In these conditions she had to bear with even a simulated execution. On Oct. 9, 1871, she managed to escape and hid in Havana but was located and deported to Mexico. A short while later she settled in New York.
In 1872 she visited the president of the United States, Ulysses Grant, asking him to intercede in favor of pardoning the medical students imprisoned for the events of November 1871. That same year she went to reside in Kingston, Jamaica, where in November 1875 she received news of the execution of her husband. She returned to Cuba with the signing of the Pact of El Zajón [which ended the Ten Years War].
In 1882 she returned to New York, and in 1889 she went to Spain, where she devoted herself to transcribing the wartime diary of her husband, while also maintaining active correspondence with Gonzalo de Quesada and other Cuban patriots. She converted her sister’s house into a site of revolutionary activity.
On Feb. 7, 1901, during a cold and dark evening in Madrid, the celebrated patriot from Camagüey, Ana Betancourt, died far from her natal soil, which was occupied at the time by the United States. Seventy-seven years later, her ashes were brought to Cuba and deposited, with well-deserved honor, in the mausoleum of the Cuban Revolutionary Armed Forces, before finally being placed in the mausoleum raised to her memory in Guáimaro.

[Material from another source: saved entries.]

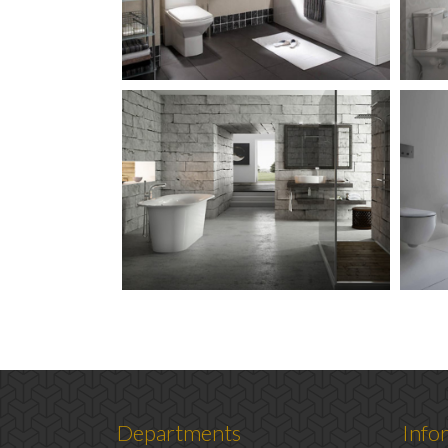
Departments
Info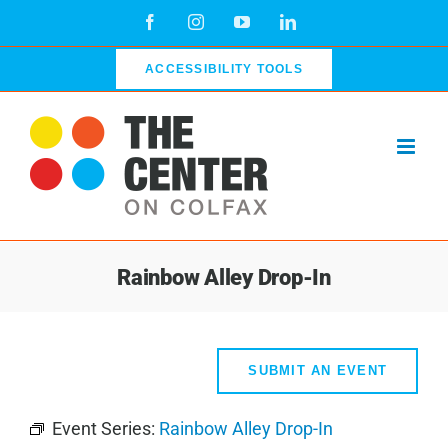
Skip
Facebook
Instagram
YouTube
LinkedIn
to
content
ACCESSIBILITY TOOLS
Rainbow Alley Drop-In
SUBMIT AN EVENT
Event Series:
Rainbow Alley Drop-In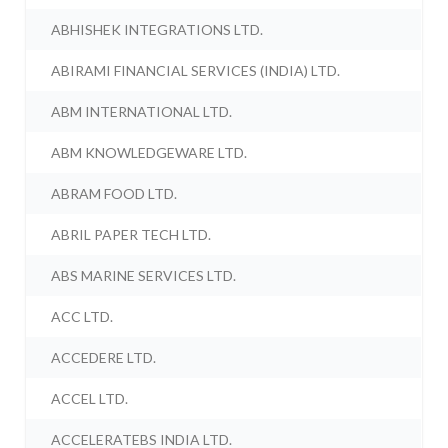
ABHISHEK INTEGRATIONS LTD.
ABIRAMI FINANCIAL SERVICES (INDIA) LTD.
ABM INTERNATIONAL LTD.
ABM KNOWLEDGEWARE LTD.
ABRAM FOOD LTD.
ABRIL PAPER TECH LTD.
ABS MARINE SERVICES LTD.
ACC LTD.
ACCEDERE LTD.
ACCEL LTD.
ACCELERATEBS INDIA LTD.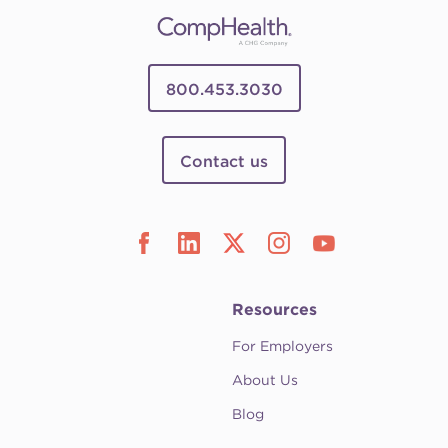
800.453.3030
Contact us
Resources
For Employers
About Us
Blog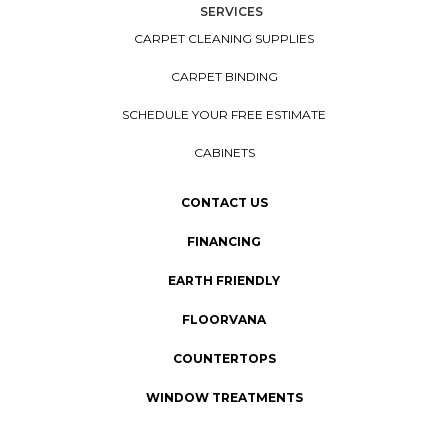
SERVICES
CARPET CLEANING SUPPLIES
CARPET BINDING
SCHEDULE YOUR FREE ESTIMATE
CABINETS
CONTACT US
FINANCING
EARTH FRIENDLY
FLOORVANA
COUNTERTOPS
WINDOW TREATMENTS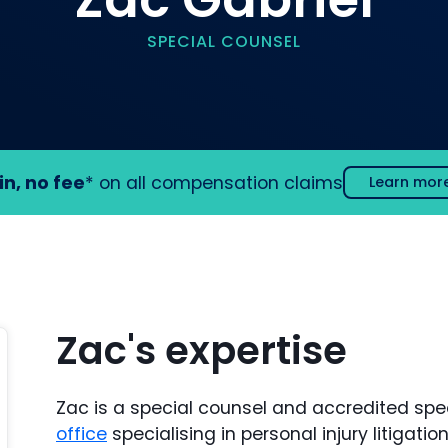
SPECIAL COUNSEL
in, no fee
* on all compensation claims
Learn mor
Zac's expertise
Zac is a special counsel and accredited speci
office
specialising in personal injury litigat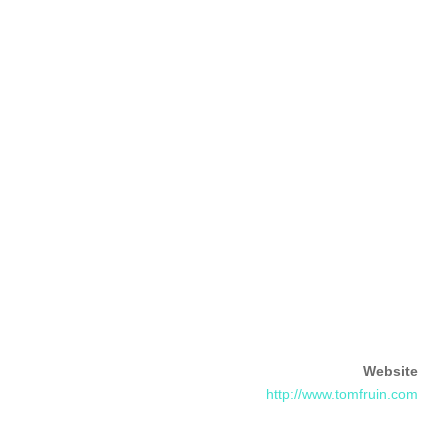
Website
http://www.tomfruin.com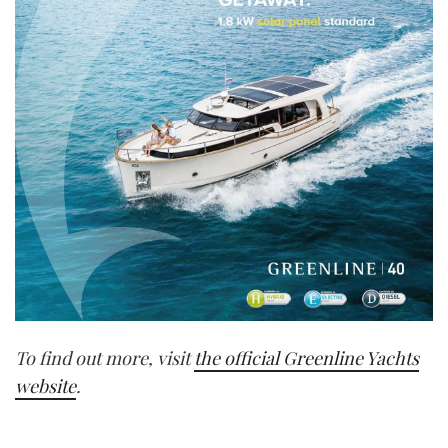
To find out more, visit
the official Greenline Yachts
website
.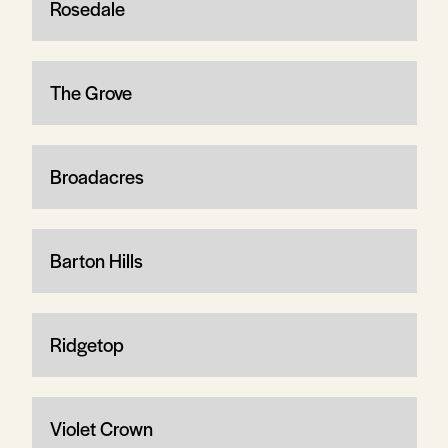
Rosedale
The Grove
Broadacres
Barton Hills
Ridgetop
Violet Crown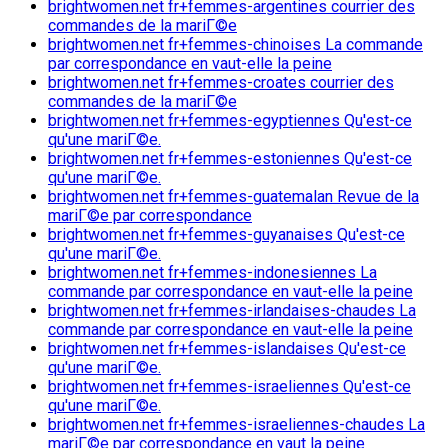
brightwomen.net fr+femmes-argentines courrier des
commandes de la mariГ©e
brightwomen.net fr+femmes-chinoises La commande
par correspondance en vaut-elle la peine
brightwomen.net fr+femmes-croates courrier des
commandes de la mariГ©e
brightwomen.net fr+femmes-egyptiennes Qu'est-ce
qu'une mariГ©e.
brightwomen.net fr+femmes-estoniennes Qu'est-ce
qu'une mariГ©e.
brightwomen.net fr+femmes-guatemalan Revue de la
mariГ©e par correspondance
brightwomen.net fr+femmes-guyanaises Qu'est-ce
qu'une mariГ©e.
brightwomen.net fr+femmes-indonesiennes La
commande par correspondance en vaut-elle la peine
brightwomen.net fr+femmes-irlandaises-chaudes La
commande par correspondance en vaut-elle la peine
brightwomen.net fr+femmes-islandaises Qu'est-ce
qu'une mariГ©e.
brightwomen.net fr+femmes-israeliennes Qu'est-ce
qu'une mariГ©e.
brightwomen.net fr+femmes-israeliennes-chaudes La
mariГ©e par correspondance en vaut la peine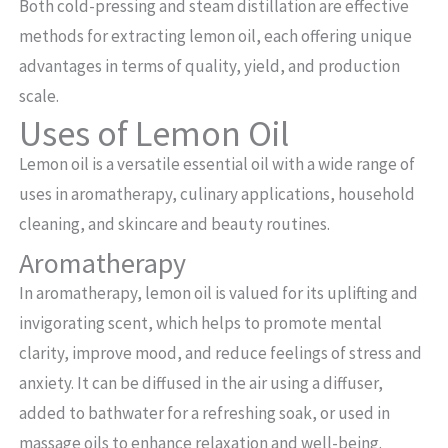
Both cold-pressing and steam distillation are effective
methods for extracting lemon oil, each offering unique
advantages in terms of quality, yield, and production
scale.
Uses of Lemon Oil
Lemon oil is a versatile essential oil with a wide range of
uses in aromatherapy, culinary applications, household
cleaning, and skincare and beauty routines.
Aromatherapy
In aromatherapy, lemon oil is valued for its uplifting and
invigorating scent, which helps to promote mental
clarity, improve mood, and reduce feelings of stress and
anxiety. It can be diffused in the air using a diffuser,
added to bathwater for a refreshing soak, or used in
massage oils to enhance relaxation and well-being.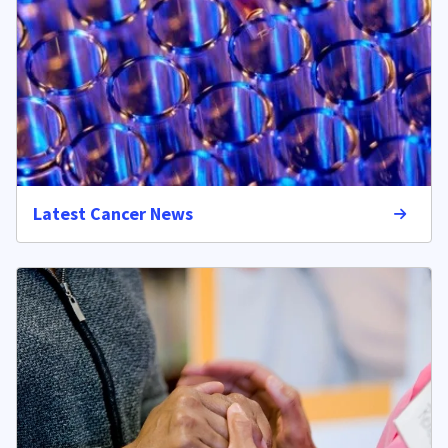
Latest Cancer News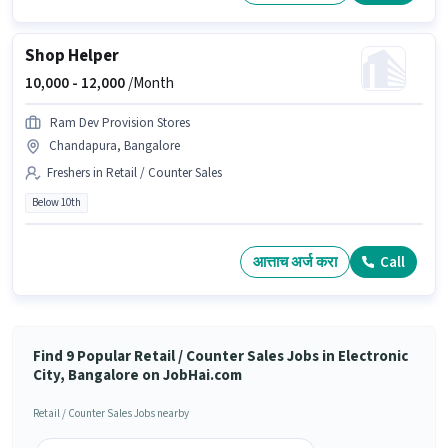
Shop Helper
10,000 -
12,000
/Month
Ram Dev Provision Stores
Chandapura, Bangalore
Freshers in Retail / Counter Sales
Below 10th
आत्ताच अर्ज करा
Call
Find 9 Popular Retail / Counter Sales Jobs in Electronic
City, Bangalore on JobHai.com
Retail / Counter Sales Jobs nearby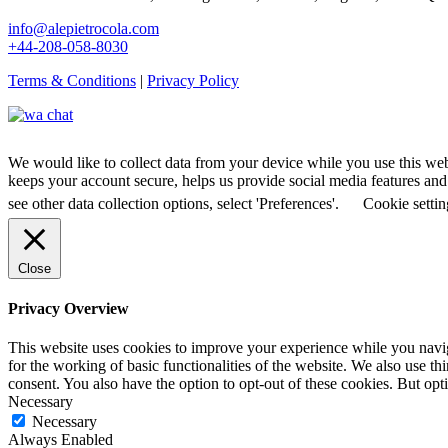
info@alepietrocola.com
+44-208-058-8030
Terms & Conditions
|
Privacy Policy
We would like to collect data from your device while you use this we
keeps your account secure, helps us provide social media features and a
see other data collection options, select 'Preferences'.
Cookie settin
Close
Privacy Overview
This website uses cookies to improve your experience while you naviga
for the working of basic functionalities of the website. We also use t
consent. You also have the option to opt-out of these cookies. But op
Necessary
Necessary
Always Enabled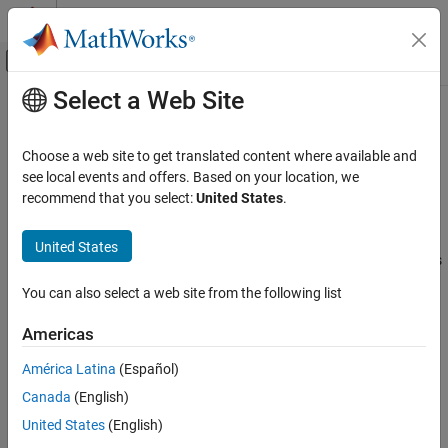
Skip to content
MATLAB Help Center
Off-Canvas Navigation Menu Toggle
Select a Web Site
Main Content
Documentation Home
Nonlinear Translational Damper
Physical Modeling
Choose a web site to get translated content where available and
Nonlinear damper in a translational system
see local events and offers. Based on your location, we
Simscape Driveline
recommend that you select:
United States
.
Couplings and Drives
expand all in page
Libraries:
United States
Nonlinear Translational Damper
Simscape / Driveline / Couplings & Drives / Springs
ON THIS PAGE
& Dampers
You can also select a web site from the following list
Description
Description
Examples
Americas
Ports
The
Nonlinear Translational Damper
block represents a nonlinear
América Latina
(Español)
Parameters
translational damper. Polynomial and table lookup
Extended Capabilities
Canada
(English)
parameterizations define the nonlinear relationship between
Version History
damping force and relative linear velocity. The damping force can
United States
(English)
See Also
be symmetric or asymmetric about the zero velocity point. The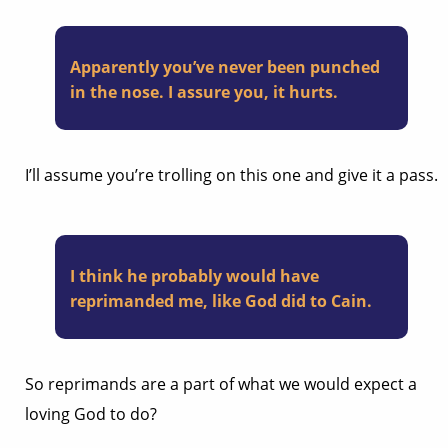
Apparently you’ve never been punched
in the nose. I assure you, it hurts.
I’ll assume you’re trolling on this one and give it a pass.
I think he probably would have
reprimanded me, like God did to Cain.
So reprimands are a part of what we would expect a
loving God to do?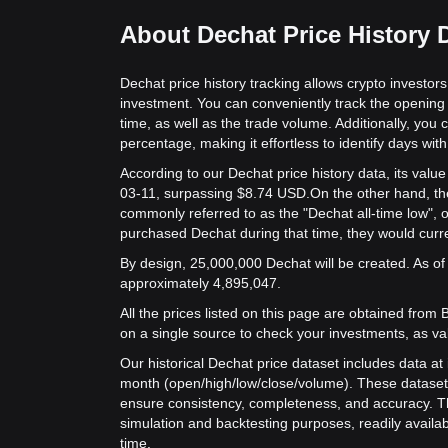
About Dechat Price History 
Dechat price history tracking allows crypto investors
investment. You can conveniently track the opening 
time, as well as the trade volume. Additionally, you 
percentage, making it effortless to identify days with 
According to our Dechat price history data, its val
03-11, surpassing $8.74 USD.
On the other hand, the
commonly referred to as the "Dechat all-time low",
purchased Dechat during that time, they would curre
By design, 25,000,000 Dechat will be created. As of 
approximately 4,895,047.
All the prices listed on this page are obtained from Bit
on a single source to check your investments, as va
Our historical Dechat price dataset includes data at 
month (open/high/low/close/volume). These dataset
ensure consistency, completeness, and accuracy. Th
simulation and backtesting purposes, readily availab
time.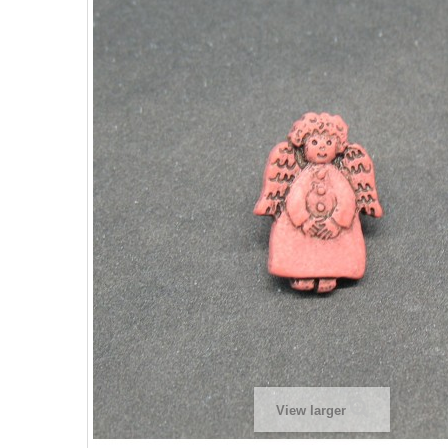
View larger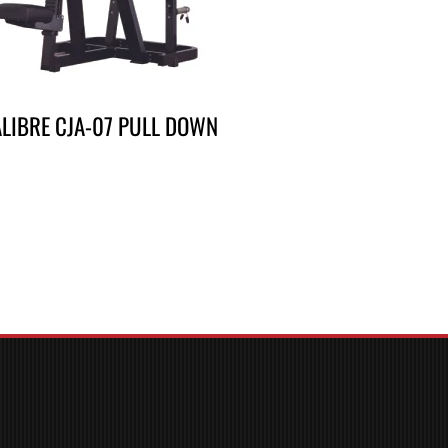
LIBRE CJA-07 PULL DOWN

Of her Carlos Manuel de Céspedes, the Father of the Homeland, said: “A woman, ahead of her century, asked for the emancipation of the woman in Cuba.”
Women like Ana multiply in Cuba; imperishable examples have remained in the history, which together with her progressive dreams have also defended the inalienable rights of the woman.
Names like Magdalena Peñaredonda, Amalia Simone, Mariana Grajales, Melba Hernández, Haydeé Santamaría, Celia Sanchez Manduley, Vilma Espín are, among others, worthy representatives of women’s rights in Cuba, [expressing] the deepest longings of women for social equality.
Since the victory of the Socialist Revolution in January 1959, Cuban women have been present in all fronts: occupying management positions in the different political, labor and social organizations and in departments, as well as fulfilling diverse and dissimilar tasks in health, education, art, sport and agriculture, among other areas.
They grow bolder day after day, raising higher the example of the charisma and the tireless labor of these “Marianas,” who hoist the flag in defense of all the principles to which women have the right as tireless fighters for the solidarity and the unity of the people.